--- PROVIDED DATA ---
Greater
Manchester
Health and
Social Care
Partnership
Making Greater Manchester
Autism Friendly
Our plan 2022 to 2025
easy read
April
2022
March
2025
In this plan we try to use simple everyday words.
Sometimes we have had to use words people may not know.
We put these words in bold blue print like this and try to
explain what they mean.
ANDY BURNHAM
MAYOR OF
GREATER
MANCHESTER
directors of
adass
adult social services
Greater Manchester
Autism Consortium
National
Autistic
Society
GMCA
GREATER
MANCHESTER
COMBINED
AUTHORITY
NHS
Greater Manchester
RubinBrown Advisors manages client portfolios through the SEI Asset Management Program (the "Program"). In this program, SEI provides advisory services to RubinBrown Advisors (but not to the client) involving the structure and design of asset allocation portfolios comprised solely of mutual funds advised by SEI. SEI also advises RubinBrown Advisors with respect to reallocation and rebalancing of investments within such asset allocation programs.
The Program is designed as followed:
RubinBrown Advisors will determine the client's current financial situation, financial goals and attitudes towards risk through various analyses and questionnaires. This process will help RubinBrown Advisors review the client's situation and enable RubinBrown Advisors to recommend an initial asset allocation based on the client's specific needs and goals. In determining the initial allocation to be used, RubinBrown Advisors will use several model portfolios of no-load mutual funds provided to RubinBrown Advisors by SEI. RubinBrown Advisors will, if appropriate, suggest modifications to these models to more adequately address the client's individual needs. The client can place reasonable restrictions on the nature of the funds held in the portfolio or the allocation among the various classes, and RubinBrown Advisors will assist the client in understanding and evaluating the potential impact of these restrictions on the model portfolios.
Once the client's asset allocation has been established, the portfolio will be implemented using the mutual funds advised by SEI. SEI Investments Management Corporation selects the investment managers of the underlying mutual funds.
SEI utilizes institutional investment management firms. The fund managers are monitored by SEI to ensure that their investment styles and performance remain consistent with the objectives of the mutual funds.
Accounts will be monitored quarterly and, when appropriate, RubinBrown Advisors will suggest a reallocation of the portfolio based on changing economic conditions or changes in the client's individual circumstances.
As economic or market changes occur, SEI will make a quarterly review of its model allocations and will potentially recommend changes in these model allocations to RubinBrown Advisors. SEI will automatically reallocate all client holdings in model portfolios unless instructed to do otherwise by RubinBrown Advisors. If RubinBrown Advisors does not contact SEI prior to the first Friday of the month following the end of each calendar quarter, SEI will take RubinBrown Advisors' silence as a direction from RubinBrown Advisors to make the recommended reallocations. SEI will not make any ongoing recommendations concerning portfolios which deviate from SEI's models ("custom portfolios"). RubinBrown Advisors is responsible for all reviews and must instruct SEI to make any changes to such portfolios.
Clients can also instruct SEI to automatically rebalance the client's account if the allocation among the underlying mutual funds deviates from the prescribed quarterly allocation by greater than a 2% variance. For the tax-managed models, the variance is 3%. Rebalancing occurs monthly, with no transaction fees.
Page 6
---
--- PROVIDED DATA ---
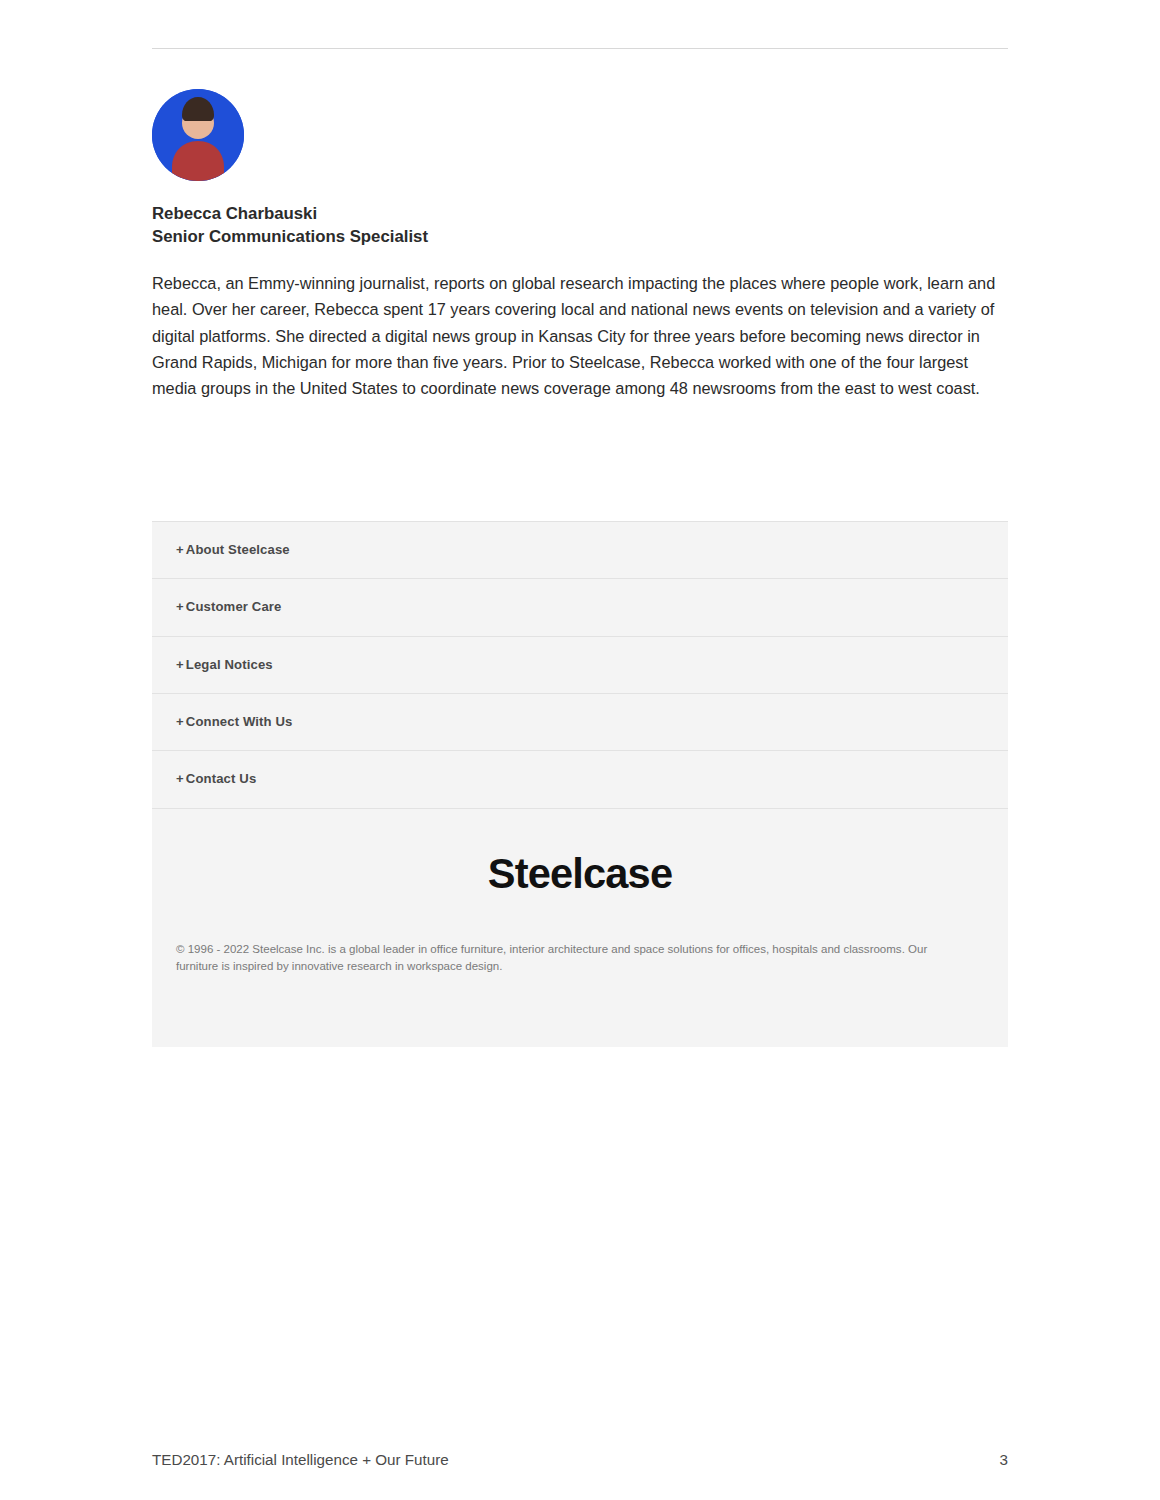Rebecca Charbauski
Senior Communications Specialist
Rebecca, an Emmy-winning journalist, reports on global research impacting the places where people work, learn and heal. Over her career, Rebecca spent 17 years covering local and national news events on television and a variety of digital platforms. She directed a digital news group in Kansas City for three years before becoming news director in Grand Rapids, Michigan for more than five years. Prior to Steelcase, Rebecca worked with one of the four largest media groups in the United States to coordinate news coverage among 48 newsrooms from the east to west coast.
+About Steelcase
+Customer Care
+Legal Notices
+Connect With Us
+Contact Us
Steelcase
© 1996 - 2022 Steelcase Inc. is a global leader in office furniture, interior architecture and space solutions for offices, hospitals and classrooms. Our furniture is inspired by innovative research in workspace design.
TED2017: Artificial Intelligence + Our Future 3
---
Go through the material and copy each line in which the word "Autism" occurs.

Autism Friendly
Autism Consortium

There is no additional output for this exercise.